▶ _Assignment_: Exact copy, pictures omitted: the line holding "wall art: present" and every line after it down to the end of the entries.

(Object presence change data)
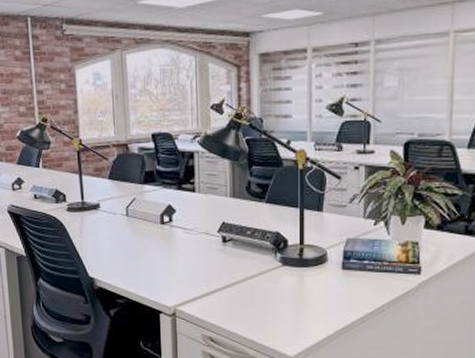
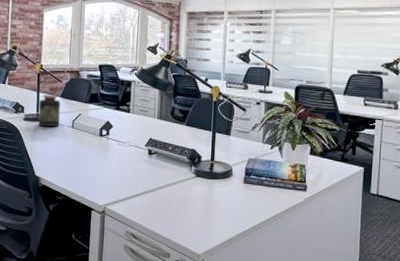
jar: none [83,177,112,216] -> present [38,95,60,127]

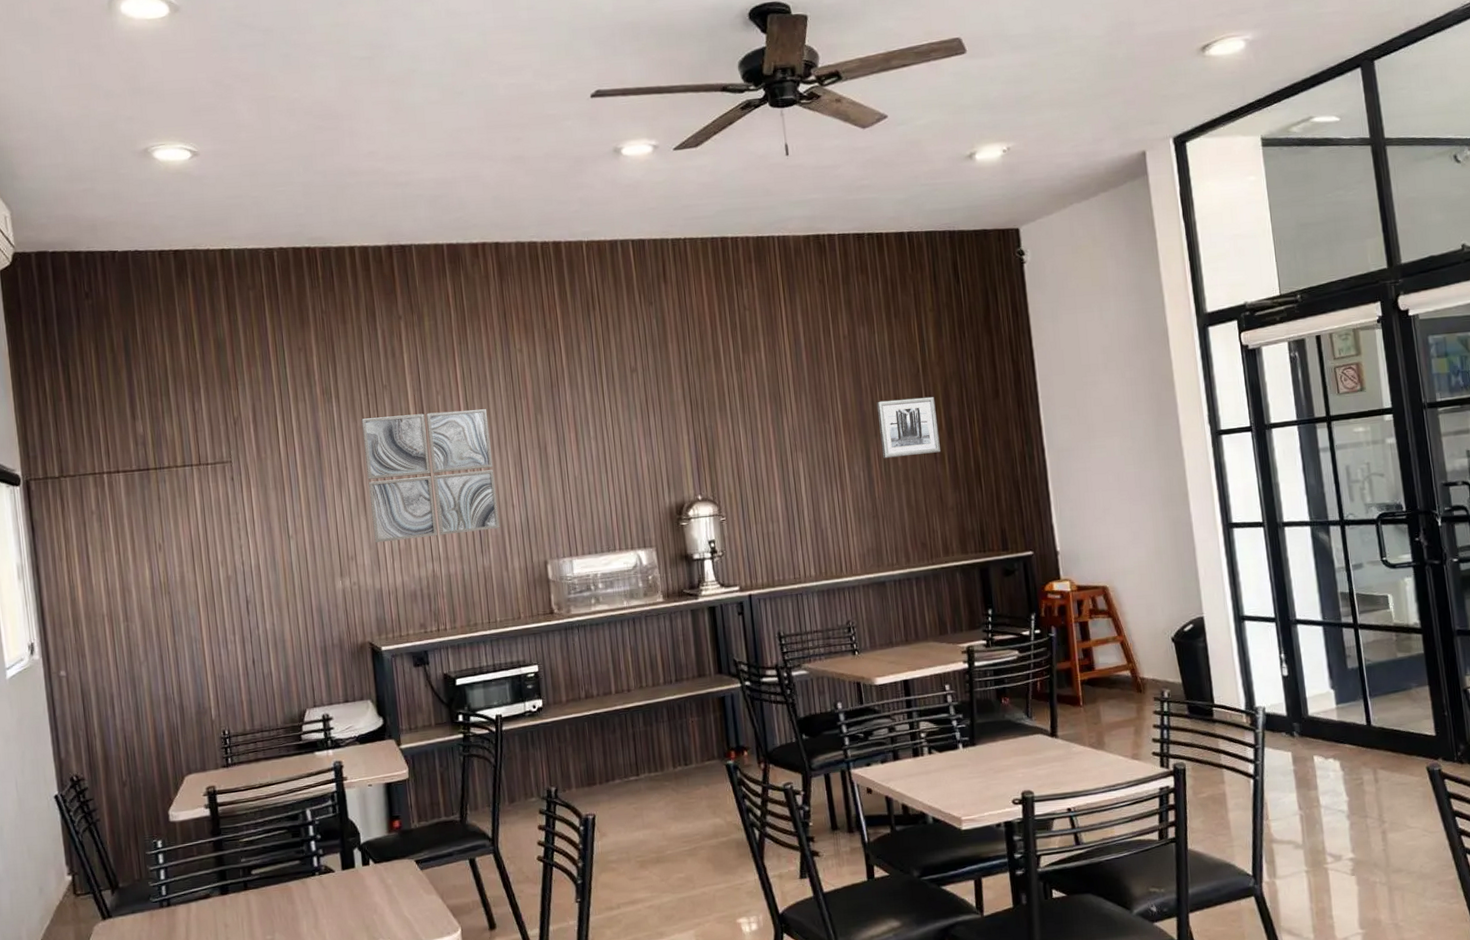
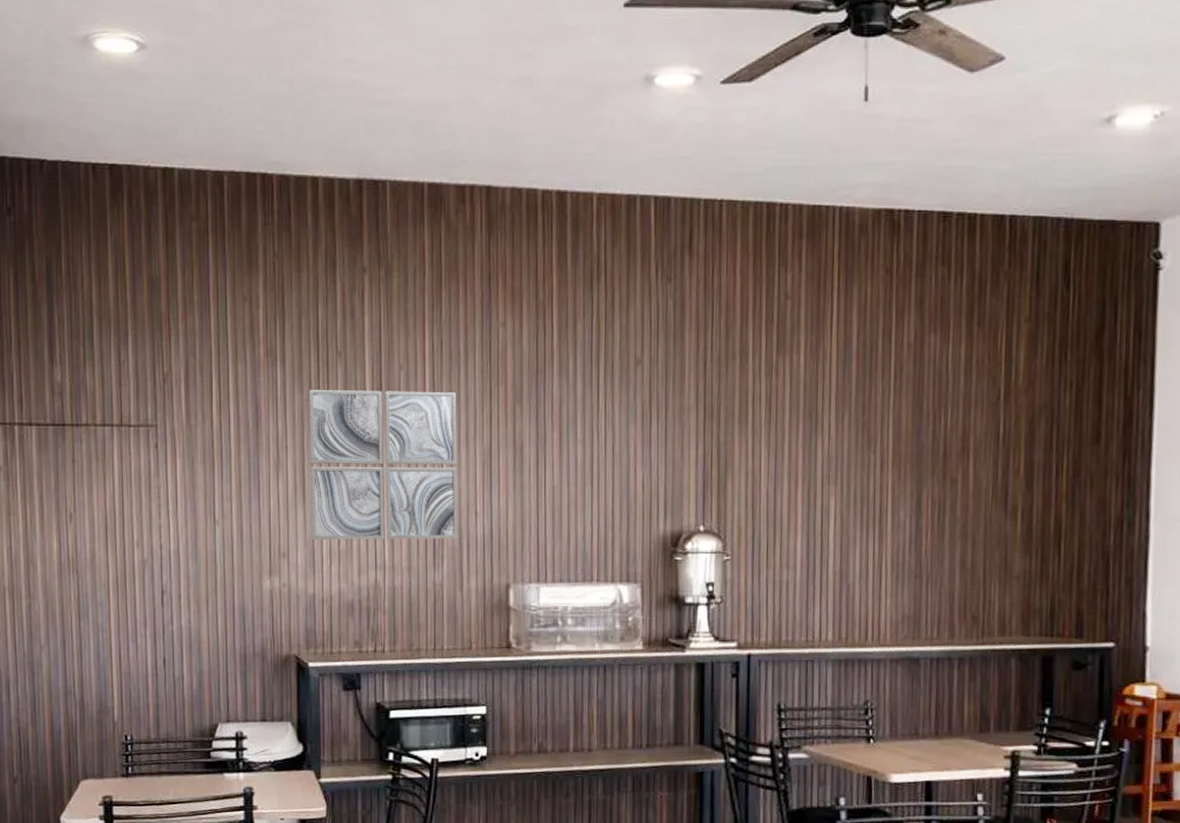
wall art: present [876,396,941,458] -> none [937,431,1015,505]

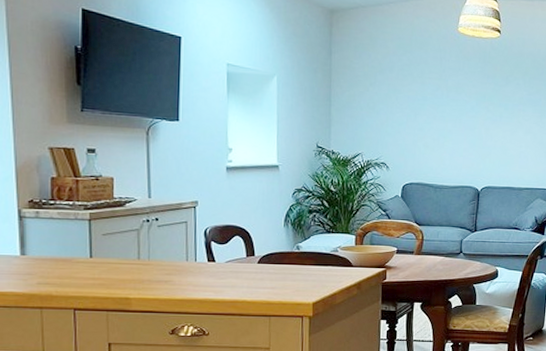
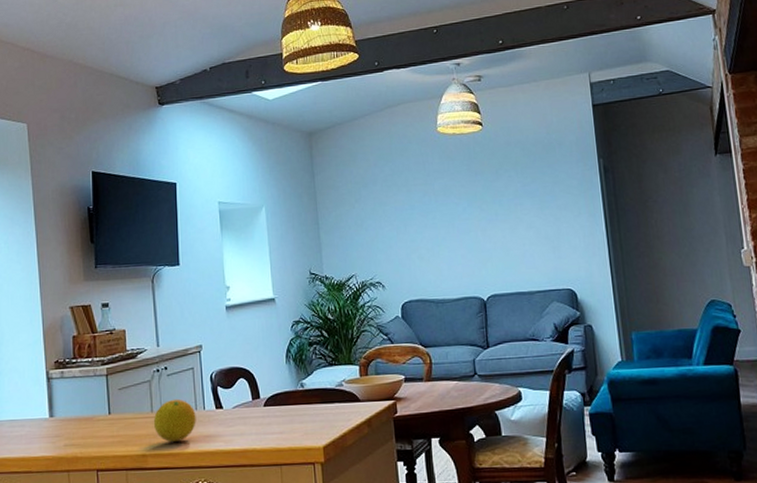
fruit: none [139,249,187,289] -> present [153,399,196,443]

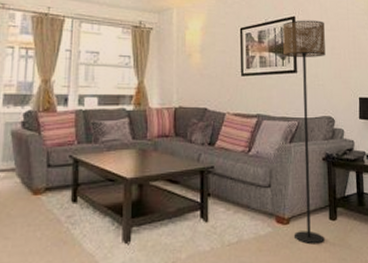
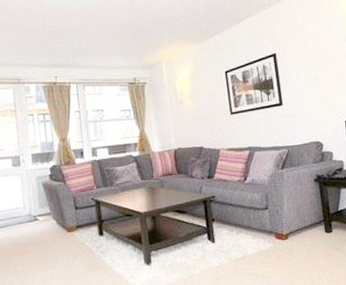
floor lamp: present [283,20,326,244] -> none [265,53,322,255]

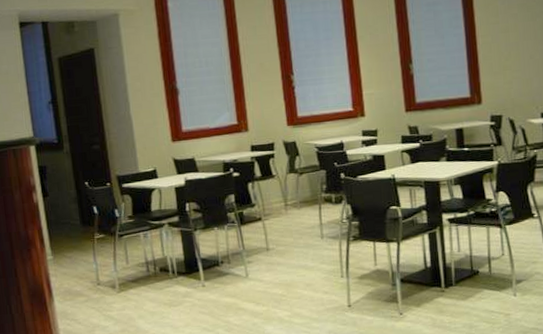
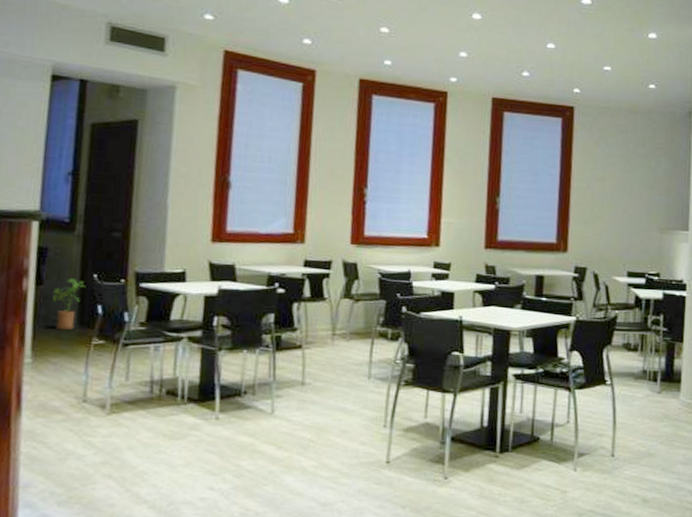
house plant: none [57,188,81,231] -> present [53,279,86,331]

▶ _Response_:
wall art: present [876,396,941,458] -> none [937,431,1015,505]

fruit: none [139,249,187,289] -> present [153,399,196,443]

floor lamp: present [283,20,326,244] -> none [265,53,322,255]

house plant: none [57,188,81,231] -> present [53,279,86,331]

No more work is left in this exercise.